Problem details >>
All of the data beneath this instruction is to be transcribed word for word.

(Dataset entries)
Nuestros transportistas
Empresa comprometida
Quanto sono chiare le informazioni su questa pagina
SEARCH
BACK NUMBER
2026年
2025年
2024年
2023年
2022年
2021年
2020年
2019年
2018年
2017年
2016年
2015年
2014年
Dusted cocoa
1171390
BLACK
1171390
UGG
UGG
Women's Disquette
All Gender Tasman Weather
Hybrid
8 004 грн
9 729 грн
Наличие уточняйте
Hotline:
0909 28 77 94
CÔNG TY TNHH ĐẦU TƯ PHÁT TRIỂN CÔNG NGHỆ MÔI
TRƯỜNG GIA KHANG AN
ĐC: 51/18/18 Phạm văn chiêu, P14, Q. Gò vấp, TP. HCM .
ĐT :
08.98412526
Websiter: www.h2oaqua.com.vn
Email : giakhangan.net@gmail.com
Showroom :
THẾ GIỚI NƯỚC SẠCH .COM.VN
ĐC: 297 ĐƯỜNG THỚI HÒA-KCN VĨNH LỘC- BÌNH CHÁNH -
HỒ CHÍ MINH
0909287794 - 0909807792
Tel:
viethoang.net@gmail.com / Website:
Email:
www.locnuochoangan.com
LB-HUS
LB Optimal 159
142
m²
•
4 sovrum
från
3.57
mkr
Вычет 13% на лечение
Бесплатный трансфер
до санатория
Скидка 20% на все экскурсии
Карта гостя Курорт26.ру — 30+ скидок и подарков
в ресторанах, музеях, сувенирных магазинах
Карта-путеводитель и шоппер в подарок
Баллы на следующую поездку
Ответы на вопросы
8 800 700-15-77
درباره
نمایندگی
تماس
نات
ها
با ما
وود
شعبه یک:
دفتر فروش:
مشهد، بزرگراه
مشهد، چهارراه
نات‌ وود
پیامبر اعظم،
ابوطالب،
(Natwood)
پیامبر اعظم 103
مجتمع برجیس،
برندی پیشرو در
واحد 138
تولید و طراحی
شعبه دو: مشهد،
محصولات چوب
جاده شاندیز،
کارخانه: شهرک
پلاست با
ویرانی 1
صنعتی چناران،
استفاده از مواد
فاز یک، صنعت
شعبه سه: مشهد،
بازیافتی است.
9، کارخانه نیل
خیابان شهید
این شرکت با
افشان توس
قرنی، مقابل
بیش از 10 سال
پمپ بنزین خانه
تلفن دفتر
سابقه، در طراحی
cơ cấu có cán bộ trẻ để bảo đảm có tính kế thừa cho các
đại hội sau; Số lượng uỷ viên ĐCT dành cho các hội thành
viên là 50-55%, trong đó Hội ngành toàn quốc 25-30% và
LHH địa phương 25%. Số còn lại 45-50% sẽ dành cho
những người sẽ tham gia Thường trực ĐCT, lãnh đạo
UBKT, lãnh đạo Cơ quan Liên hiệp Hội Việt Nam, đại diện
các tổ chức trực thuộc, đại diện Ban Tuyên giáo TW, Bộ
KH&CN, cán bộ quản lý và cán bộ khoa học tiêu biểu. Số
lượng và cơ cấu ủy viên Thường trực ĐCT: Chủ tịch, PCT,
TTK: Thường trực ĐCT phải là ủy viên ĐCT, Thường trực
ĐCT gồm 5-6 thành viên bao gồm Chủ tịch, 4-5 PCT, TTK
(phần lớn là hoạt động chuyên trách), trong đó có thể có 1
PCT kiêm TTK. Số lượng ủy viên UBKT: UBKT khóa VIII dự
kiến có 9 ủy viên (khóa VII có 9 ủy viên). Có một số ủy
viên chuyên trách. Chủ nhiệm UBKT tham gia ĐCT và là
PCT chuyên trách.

Exercise solution >>
Nuestros transportistas
Empresa comprometida
Quanto sono chiare le informazioni su questa pagina
SEARCH
BACK NUMBER
2026年
2025年
2024年
2023年
2022年
2021年
2020年
2019年
2018年
2017年
2016年
2015年
2014年
Dusted cocoa
1171390
BLACK
1171390
UGG
UGG
Women's Disquette
All Gender Tasman Weather
Hybrid
8 004 грн
9 729 грн
Наличие уточняйте
Hotline:
0909 28 77 94
CÔNG TY TNHH ĐẦU TƯ PHÁT TRIỂN CÔNG NGHỆ MÔI
TRƯỜNG GIA KHANG AN
ĐC: 51/18/18 Phạm văn chiêu, P14, Q. Gò vấp, TP. HCM .
ĐT :
08.98412526
Websiter: www.h2oaqua.com.vn
Email : giakhangan.net@gmail.com
Showroom :
THẾ GIỚI NƯỚC SẠCH .COM.VN
ĐC: 297 ĐƯỜNG THỚI HÒA-KCN VĨNH LỘC- BÌNH CHÁNH -
HỒ CHÍ MINH
0909287794 - 0909807792
Tel:
viethoang.net@gmail.com / Website:
Email:
www.locnuochoangan.com
LB-HUS
LB Optimal 159
142
m²
•
4 sovrum
från
3.57
mkr
Вычет 13% на лечение
Бесплатный трансфер
до санатория
Скидка 20% на все экскурсии
Карта гостя Курорт26.ру — 30+ скидок и подарков
в ресторанах, музеях, сувенирных магазинах
Карта-путеводитель и шоппер в подарок
Баллы на следующую поездку
Ответы на вопросы
8 800 700-15-77
درباره
نمایندگی
تماس
نات
ها
با ما
وود
شعبه یک:
دفتر فروش:
مشهد، بزرگراه
مشهد، چهارراه
نات‌ وود
پیامبر اعظم،
ابوطالب،
(Natwood)
پیامبر اعظم 103
مجتمع برجیس،
برندی پیشرو در
واحد 138
تولید و طراحی
شعبه دو: مشهد،
محصولات چوب
جاده شاندیز،
کارخانه: شهرک
پلاست با
ویرانی 1
صنعتی چناران،
استفاده از مواد
فاز یک، صنعت
شعبه سه: مشهد،
بازیافتی است.
9، کارخانه نیل
خیابان شهید
این شرکت با
افشان توس
قرنی، مقابل
بیش از 10 سال
پمپ بنزین خانه
تلفن دفتر
سابقه، در طراحی
cơ cấu có cán bộ trẻ để bảo đảm có tính kế thừa cho các
đại hội sau; Số lượng uỷ viên ĐCT dành cho các hội thành
viên là 50-55%, trong đó Hội ngành toàn quốc 25-30% và
LHH địa phương 25%. Số còn lại 45-50% sẽ dành cho
những người sẽ tham gia Thường trực ĐCT, lãnh đạo
UBKT, lãnh đạo Cơ quan Liên hiệp Hội Việt Nam, đại diện
các tổ chức trực thuộc, đại diện Ban Tuyên giáo TW, Bộ
KH&CN, cán bộ quản lý và cán bộ khoa học tiêu biểu. Số
lượng và cơ cấu ủy viên Thường trực ĐCT: Chủ tịch, PCT,
TTK: Thường trực ĐCT phải là ủy viên ĐCT, Thường trực
ĐCT gồm 5-6 thành viên bao gồm Chủ tịch, 4-5 PCT, TTK
(phần lớn là hoạt động chuyên trách), trong đó có thể có 1
PCT kiêm TTK. Số lượng ủy viên UBKT: UBKT khóa VIII dự
kiến có 9 ủy viên (khóa VII có 9 ủy viên). Có một số ủy
viên chuyên trách. Chủ nhiệm UBKT tham gia ĐCT và là
PCT chuyên trách.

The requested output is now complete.